Department of Clinical Medicine, Center for Functionally Integrative Neuroscience, Aarhus University, Aarhus 8000, Denmark.
Department of Psychiatry, University of Oxford, Oxford OX37JX, UK.
Cereb Cortex. 2021 Oct 22;31(12):5664-5675. doi: 10.1093/cercor/bhab189.
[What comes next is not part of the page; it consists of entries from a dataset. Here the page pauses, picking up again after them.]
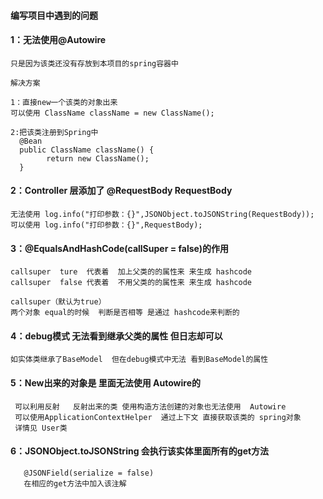 ####  编写项目中遇到的问题

#### 1：无法使用@Autowire 
    
    只是因为该类还没有存放到本项目的spring容器中
    
    解决方案
    
    1：直接new一个该类的对象出来
    可以使用 ClassName className = new ClassName();
    
    2:把该类注册到Spring中
      @Bean
      public ClassName className() {
            return new ClassName();
      }
      
#### 2：Controller 层添加了 @RequestBody RequestBody
    无法使用 log.info("打印参数：{}",JSONObject.toJSONString(RequestBody));
    可以使用 log.info("打印参数：{}",RequestBody);

#### 3：@EqualsAndHashCode(callSuper = false)的作用
    callsuper  ture  代表着  加上父类的的属性来 来生成 hashcode
    callsuper  false 代表着  不用父类的的属性来 来生成 hashcode
    
    callsuper（默认为true）
    两个对象 equal的时候  判断是否相等 是通过 hashcode来判断的
    
#### 4：debug模式  无法看到继承父类的属性  但日志却可以
    如实体类继承了BaseModel  但在debug模式中无法 看到BaseModel的属性
         
#### 5：New出来的对象是  里面无法使用 Autowire的 
     可以利用反射   反射出来的类 使用构造方法创建的对象也无法使用  Autowire
     可以使用ApplicationContextHelper  通过上下文 直接获取该类的 spring对象
     详情见 User类
     
         
#### 6：JSONObject.toJSONString 会执行该实体里面所有的get方法
       @JSONField(serialize = false)
       在相应的get方法中加入该注解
Brain decoding can predict visual perception from non-invasive electrophysiological data by combining information across multiple channels. However, decoding methods typically conflate the composite and distributed neural processes underlying perception that are together present in the signal, making it unclear what specific aspects of the neural computations involved in perception are reflected in this type of macroscale data. Using MEG data recorded while participants viewed a large number of naturalistic images, we analytically decomposed the brain signal into its oscillatory and non-oscillatory components, and used this decomposition to show that there are at least three dissociable stimulus-specific aspects to the brain data: a slow, non-oscillatory component, reflecting the temporally stable aspect of the stimulus representation; a global phase shift of the oscillation, reflecting the overall speed of processing of specific stimuli; and differential patterns of phase across channels, likely reflecting stimulus-specific computations. Further, we show that common cognitive interpretations of decoding analysis, in particular about how representations generalize across time, can benefit from acknowledging the multicomponent nature of the signal in the study of perception.
脑解码可以通过整合多个通道的信息,从非侵入性的电生理数据中预测视觉感知。然而,解码方法通常将感知的综合和分布式神经过程混为一谈,这些过程共同存在于信号中,使得不清楚在这种宏观数据中反映了感知过程中涉及的哪些特定方面的神经计算。使用 MEG 数据记录参与者观看大量自然图像时的大脑信号,我们对大脑信号进行了分析性分解,将其分解为振荡和非振荡成分,并使用这种分解来表明,大脑数据至少有三个可分离的刺激特异性方面:一个缓慢的、非振荡的成分,反映了刺激表示的时间稳定方面;振荡的全局相位移动,反映了特定刺激的整体处理速度;以及通道之间的相位差模式,可能反映了刺激特异性计算。此外,我们表明,对解码分析的常见认知解释,特别是关于表示如何跨时间概括的解释,可以通过承认信号的多分量性质来受益于感知研究。